The Legendary Axe received several awards and accolades. In Electronic Gaming Monthlys "Best and Worst of 1989", the game won "Best Game of the Year" honors for the TurboGrafx-16. The magazine cited a "perfect blend of action and adventure" and outstanding graphics and sound. It also received an award for "Coolest Boss Attackers" for its final boss Jagu – an award that was shared with 1989 Sega Genesis "Best Game of the Year" Ghouls 'n Ghosts for its final boss "Loki". The game won "Video Game of the Year" (for all consoles) honors from VideoGames & Computer Entertainment in 1989. They said that the game "has a little of everything: loads of axe-swinging action, layer upon layer of high-quality music and smooth, colorful animation. The combination of these elements brought this action adventure to the top of the video-game heap like rising cream."

The Legendary Axe continued to receive praise from reviewers years after its release. In 1997 Electronic Gaming Monthly editors ranked it number 80 on their "100 Best Games of All Time", attributing the game's popularity to its huge levels, "dead-on control", intelligently designed charge mechanic, and huge bosses, particularly the final boss. In his overview of the TurboGrafx-16's history, IGN's Levi Buchanan pointed out that the game made the console "an easy sell" for buyers and showed the superior performance of the TurboGrafx-16 over the Nintendo Entertainment System. He said that The Legendary Axe "made the NES look downright ancient". In a separate full review of the game, Buchanan noted that the game was an improvement over the console's pack-in game Keith Courage in Alpha Zones; he said that The Legendary Axe was more fun and had good action compared to the former. He noted that the game remained enjoyable almost 20 years after its release because of its simple platforming gameplay compared to more complicated modern video games like Mass Effect. He praised the game's smooth animation, innovative and detailed backgrounds, enemy designs, and soundtrack – saying that "any classic game tune nerd would enjoy having [the music] on their iPod". Allgame noted a change in the gameplay near the end of the game; after the fifth level, players must navigate a maze called the "Pits of Madness" which if they take the wrong path, they get sent back to its beginning.
----------
Carry on the text about The Legendary Axe's reception from where it ends.

Images with keypoint coordinates:
----------
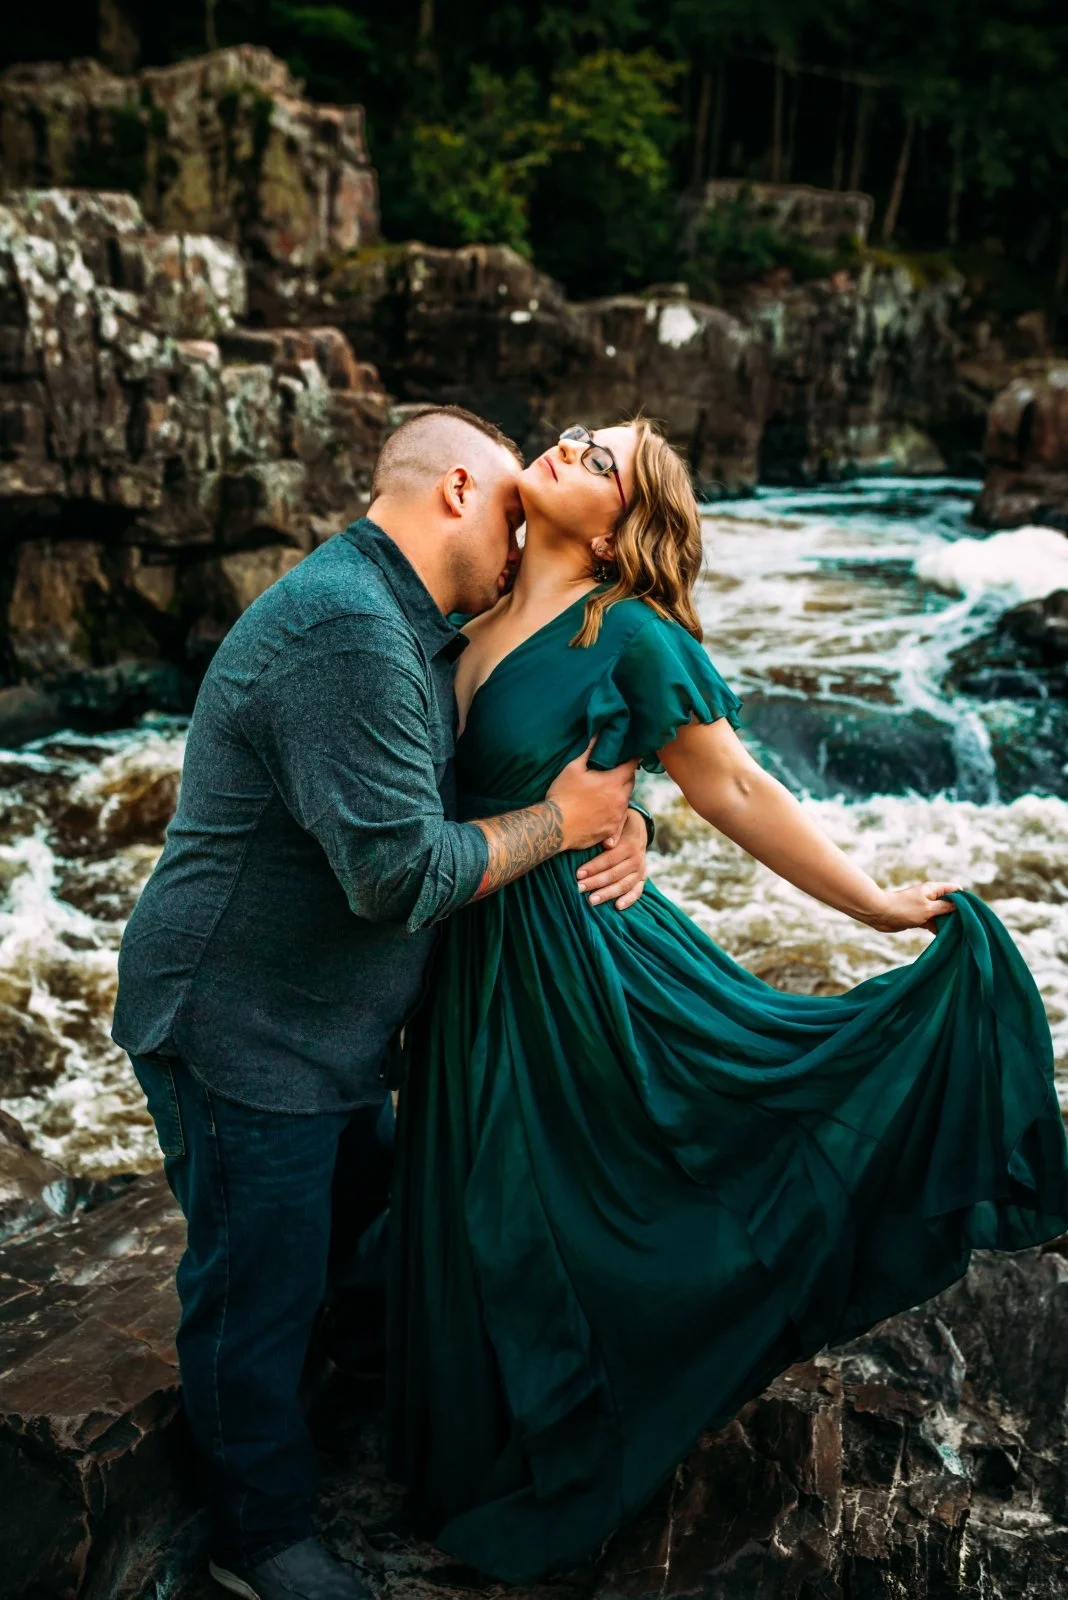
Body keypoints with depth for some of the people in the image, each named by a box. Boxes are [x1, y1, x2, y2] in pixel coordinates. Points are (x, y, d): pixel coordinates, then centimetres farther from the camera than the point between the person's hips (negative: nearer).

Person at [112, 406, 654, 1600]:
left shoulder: (409, 628, 9)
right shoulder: (346, 634, -28)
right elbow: (401, 872, -32)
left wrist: (614, 818, -6)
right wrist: (561, 820, -19)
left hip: (331, 1027, 10)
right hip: (241, 1037, -10)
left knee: (350, 1209, 29)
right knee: (256, 1288, 8)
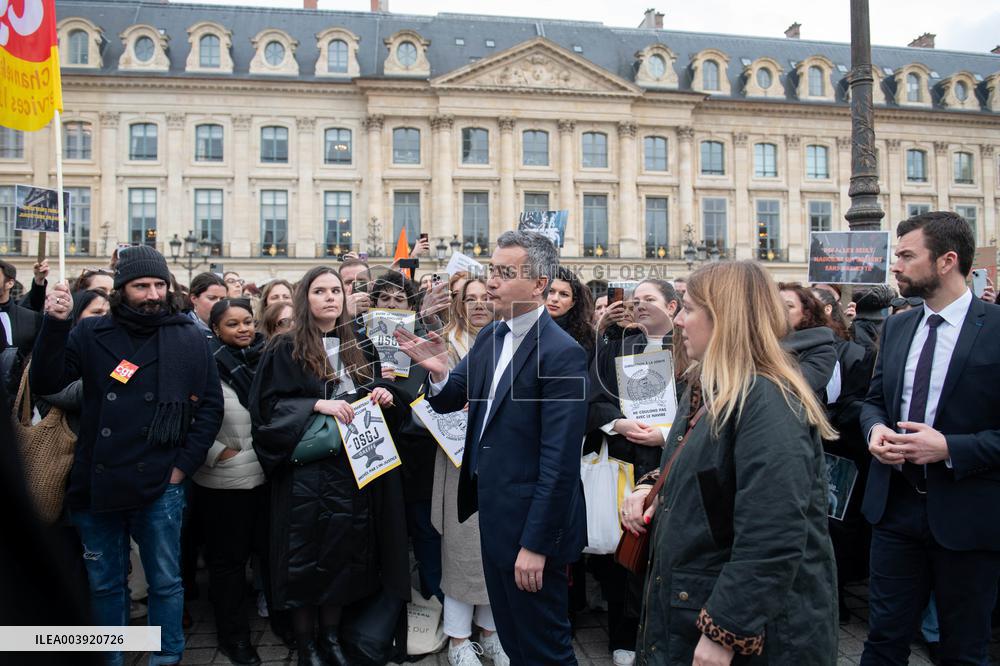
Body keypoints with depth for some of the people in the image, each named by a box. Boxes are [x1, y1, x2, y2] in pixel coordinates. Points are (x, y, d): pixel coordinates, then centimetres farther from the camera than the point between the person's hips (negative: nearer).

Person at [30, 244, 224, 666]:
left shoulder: (189, 339, 0)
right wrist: (54, 325, -18)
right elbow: (45, 384, -6)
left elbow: (211, 407, 1)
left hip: (160, 487, -1)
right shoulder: (91, 334, 2)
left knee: (165, 582, 10)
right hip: (97, 484, 1)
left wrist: (184, 464, -5)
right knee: (105, 584, 16)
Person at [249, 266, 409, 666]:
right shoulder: (285, 349, -3)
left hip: (353, 469, 4)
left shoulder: (360, 347, 10)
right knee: (306, 554, 3)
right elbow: (267, 406, -9)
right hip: (305, 471, -4)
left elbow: (378, 394, 16)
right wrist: (317, 404, -20)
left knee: (345, 552, 9)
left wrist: (385, 394, -6)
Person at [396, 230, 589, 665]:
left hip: (532, 524, -8)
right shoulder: (490, 337, 5)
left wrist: (536, 544, -21)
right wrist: (438, 371, -15)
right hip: (493, 512, 8)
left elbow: (560, 460, -23)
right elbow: (449, 400, 8)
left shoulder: (562, 354, -21)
----------
**ANSWER SECTION**
The Legendary Axe was not released for the Wii's Virtual Console service, and IGN's Lucas Thomas rated the game as the 3rd best in a list of "Top 10 unreleased TurboGrafx Titles" for the system. He said that he was shocked to find that this game was not on the Virtual Console, given that it was one of the TurboGrafx-16's flagship titles that were heavily advertised when it was released. UK-based magazine Retro Gamer, in a look back to video gaming in January 1989, made a similar comparison of the game to Rastan, "with a lot of sword slashing and platform jumping". The reviewer said that the popularity of The Legendary Axe in Japan was what caused it to be released as a TurboGrafx-16 launch title in North America.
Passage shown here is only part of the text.